İnsan her zaman anlaşılmak ister ve anlaşılmak isterken anlaması gerekeni anlamamakta ısrarcı tavrını sürdürür. Günümüz insanı ısrarla muhataplarını anlamak yerine devamlı kendilerini anlatmaya çalışıyor. Ancak es geçilen nokta şu ki karşısındakiler de anlamaktan çok anlaşılmayı istiyor. İş böyle olunca bol bol öğütler havada uçuşurken iletişimde anlam savaşı sonuçsuz kalıyor ve en anlamlı cümleler bile anlamsızlaşıyor.
Anlaşılma istekleri sonuçsuz kaldıkça öğütler emirlere ve zorlamalara kayıyor. Bu emir ve zorlamaların da sonuçsuz kalacağı aşikâr. Sonuçsuzluk ise kaosu doğuruyor. Kaos içindeki insan, manen çöküşe sürükleniyor. Günümüzde bu kaos ve kaosun neden olduğu çöküş çok net kendini belli ediyor. Çökmüş bir toplumun dengesiz moral istasyonlarında gidip gelirken insanlığımızı da farkında olmadan kaybediyoruz. Anlamak anlatmaktan daha kolay ve öncelik anlamakta olmalıdır. Anladığımız kadar kendimizi anlatabiliriz. Karşımızdakini anlamıyorsak ondan da bizi anlamasını beklememeliyiz.

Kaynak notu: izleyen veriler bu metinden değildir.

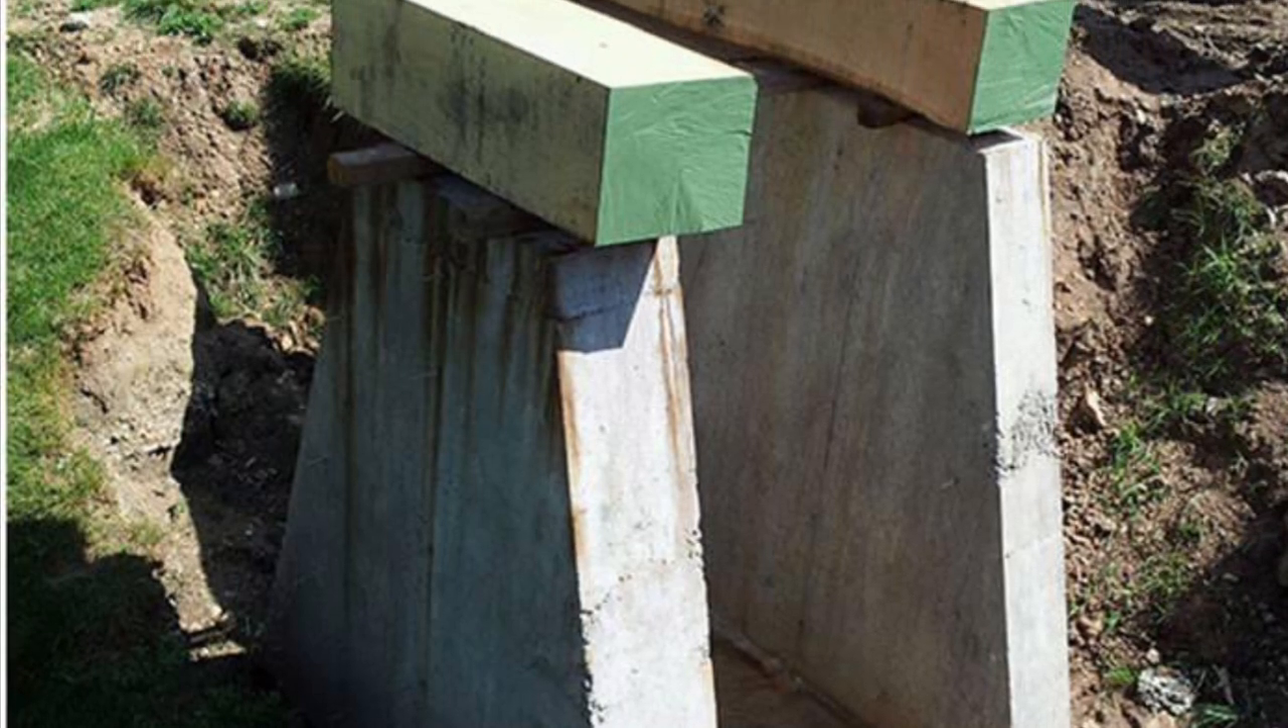Then the carrier beams were mounted on top of the piers.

Büyük şair Arthur Rimbaud “Öteki sensin, ama onunla el sıkışmak istemiyorsun." diyor. Biz biriz öteki de yok beriki de yok. Muhataplarımızı anlamalı ve onlarla samimiyetle el sıkışmalı hatta sarılmalıyız. Ötekileştirdikçe anlamamız mümkün değil. Anlama çabası anlatma çabasının önüne geçmediği sürece anlatma süreci boş bir uğraştan başka bir şey değildir. Bu boşluktan iyilik çıkmasını beklemek hayaldir ve anlamsızdır.

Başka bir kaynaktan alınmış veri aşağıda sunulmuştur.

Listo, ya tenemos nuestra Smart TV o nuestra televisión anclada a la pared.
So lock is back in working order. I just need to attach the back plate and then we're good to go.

Anlamak/anlayabilmek için ise düzenli bir şekilde okumalıyız. Çünkü okumak anlama yeteneğini geliştiren en kusursuz eylemdir. Anlama yeteneği gelişen insan her duruma ve karşılaştığı her probleme farklı pencerelerden bakabilir, yaptığı değerlendirmelerden sonra en doğru olanı bulabilir ve en önemlisi de karşısındaki kişileri kusursuz bir şekilde anlayabilir.

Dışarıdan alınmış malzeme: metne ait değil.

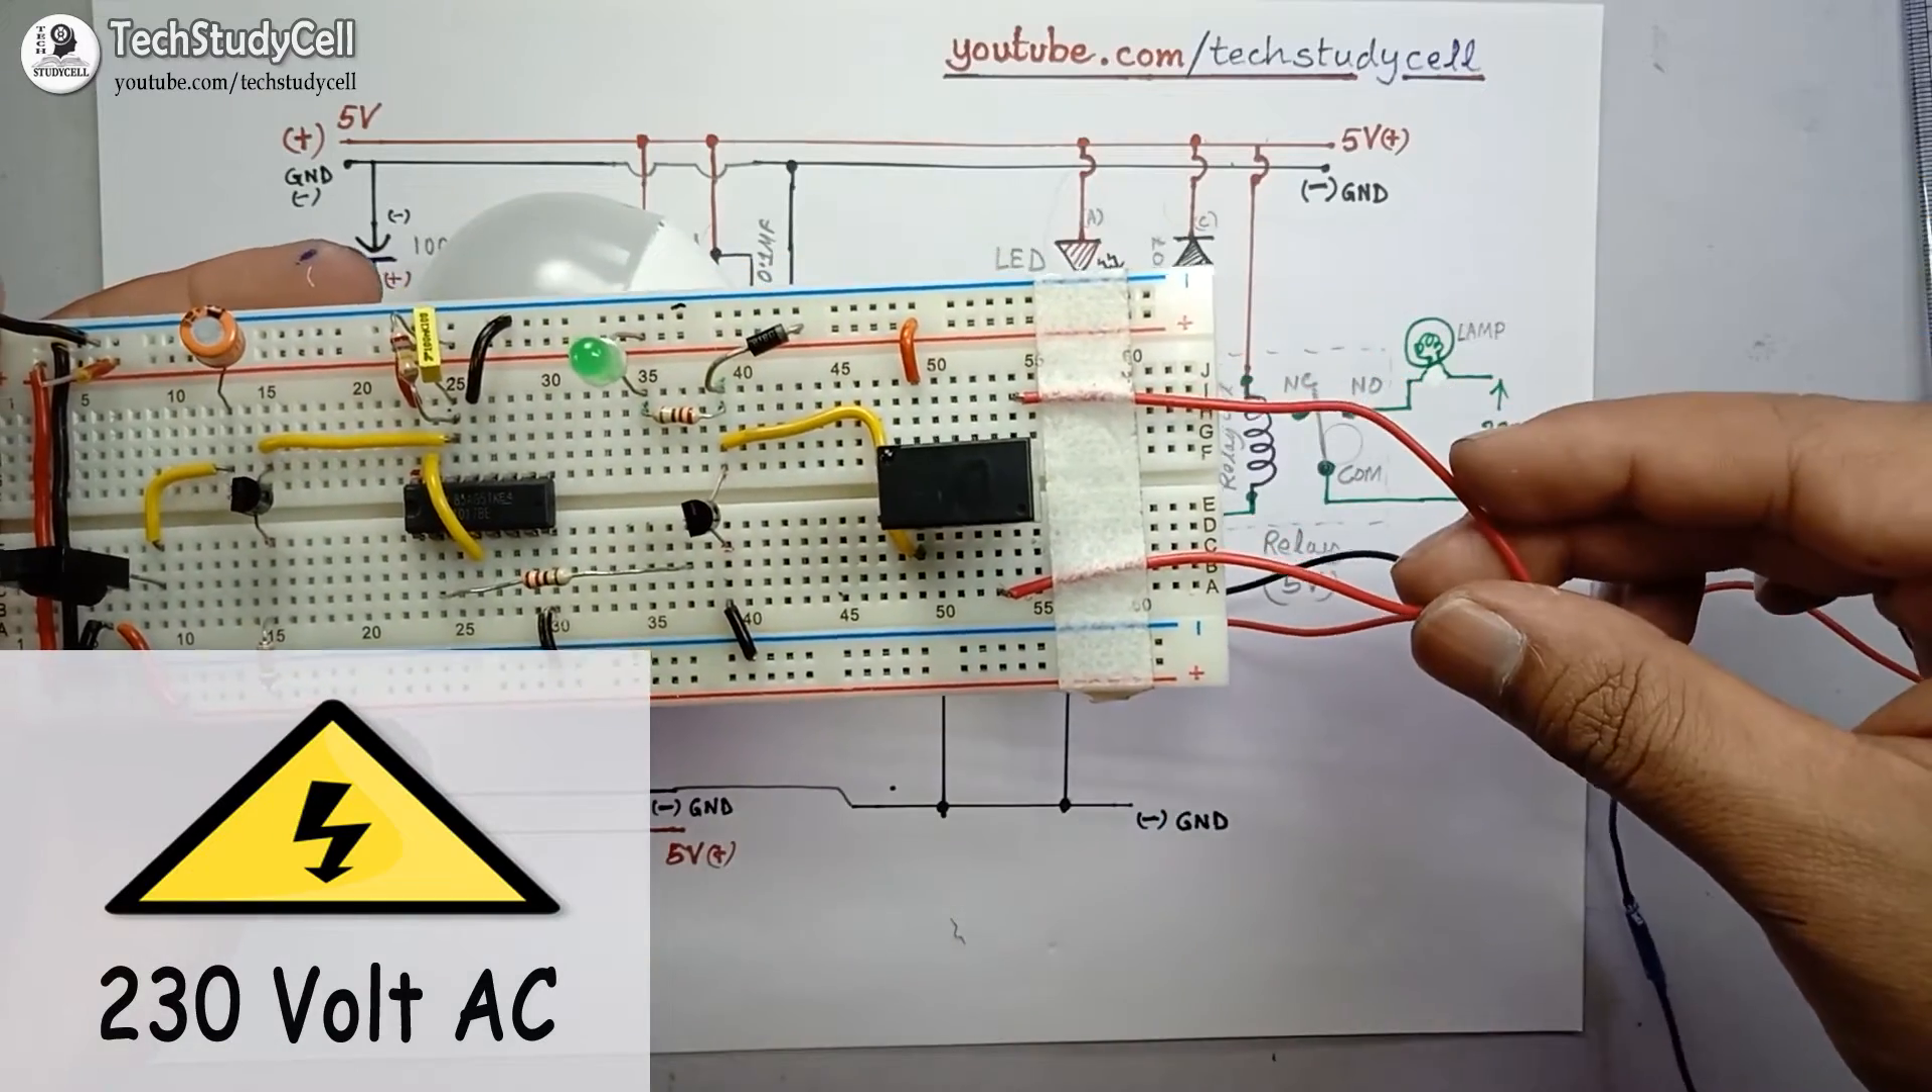And I have used this tape for safety purpose to keep this wire in place.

Sokrates der ki “Okumayan insan, hayata tek bir pencereden bakar, bildiği ezber cümlelerle olayları yorumlar ve dar kalıplı bakış açısına sahip olur.” İşte gerçek okur hayata tek bir pencereden bakmamayı, ezber cümlelerden uzak durmayı ve dar kalıplı bakış açısından kaçınmayı bilen kişidir. Bir/birkaç fikrin sarsılmaz savunucusu olmak bizi hayata tek bir pencereden bakmaya mahkûm eder, dar kalıp bakış açısına yönlendirir ve anlayış biçimimizi sınırlandırır. Sınırlı anlayış biçimi maalesef bizi anlayışsızlığa sürükler. Karşımızdakileri anlamaya çalışmak onlara anlatmaktan önce onları anlamaya çalışmak sorunları en aza indirecek ve daha huzurlu bir toplumda yaşamamıza imkân sağlayacaktır. Anlaşılmaya çok ihtiyacımızın olduğu şu zamanlarda muhataplarımızı anlayarak anlaşılmayı beklemek en doğru hareket olacaktır. Bunun anahtarı ise istisnanız tüm insanların doğru okuma alışkanlığını kazanmasında saklıdır.